*** Block opens ***
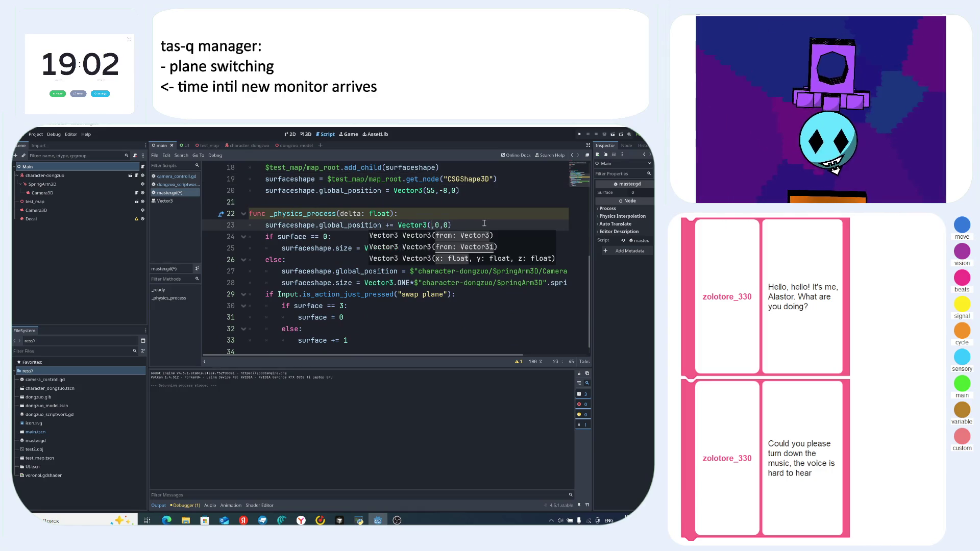
pyautogui.write('1')
pyautogui.click(484, 223)
pyautogui.press('F5')
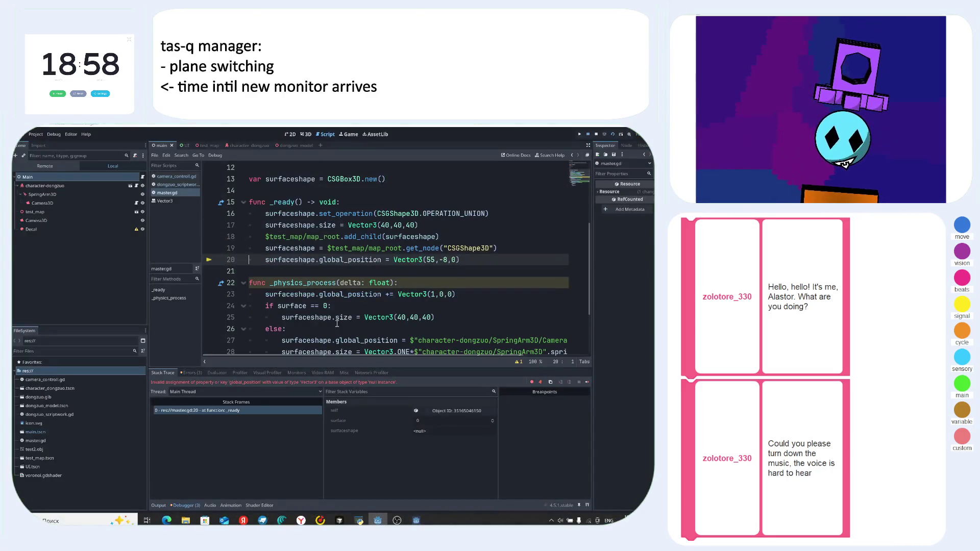
# - Add a new line after the box size line, starting with the surfaceshape variable
pyautogui.scroll(-1, 409, 291)
pyautogui.scroll(1, 449, 273)
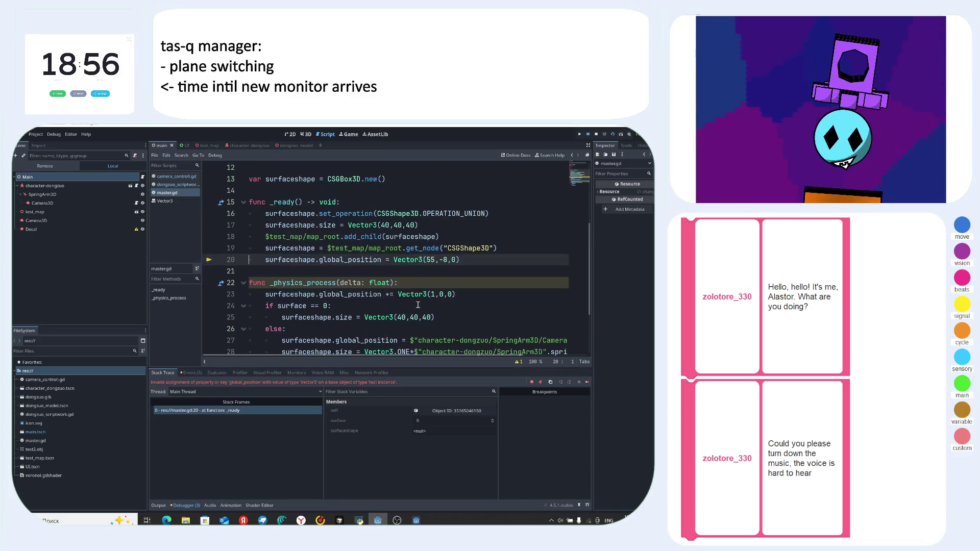
pyautogui.click(430, 225)
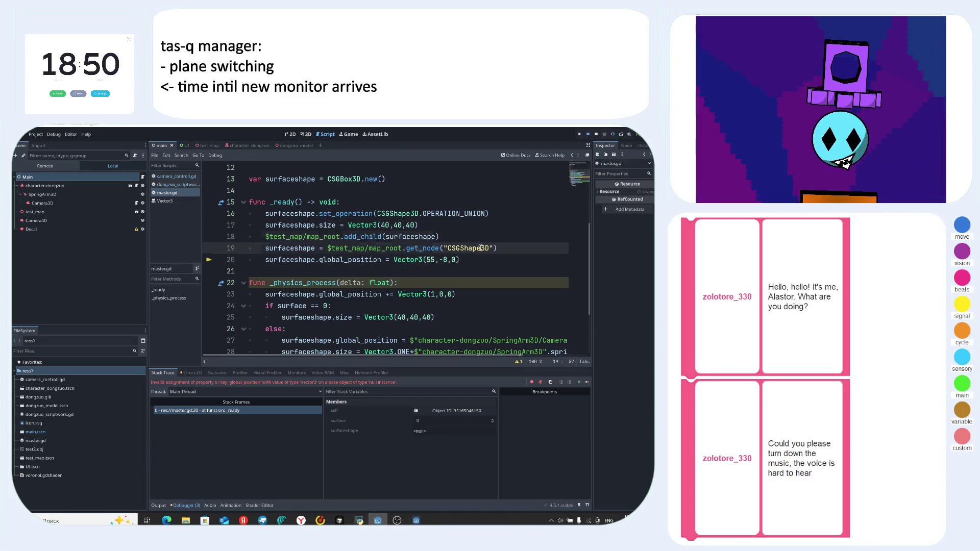
pyautogui.click(506, 248)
*** Block closes ***
Problem details: Across all the records, find the lines containing the word "scroll" and reproduce each one.

Your solution:
pyautogui.scroll(-1, 409, 291)
pyautogui.scroll(1, 449, 273)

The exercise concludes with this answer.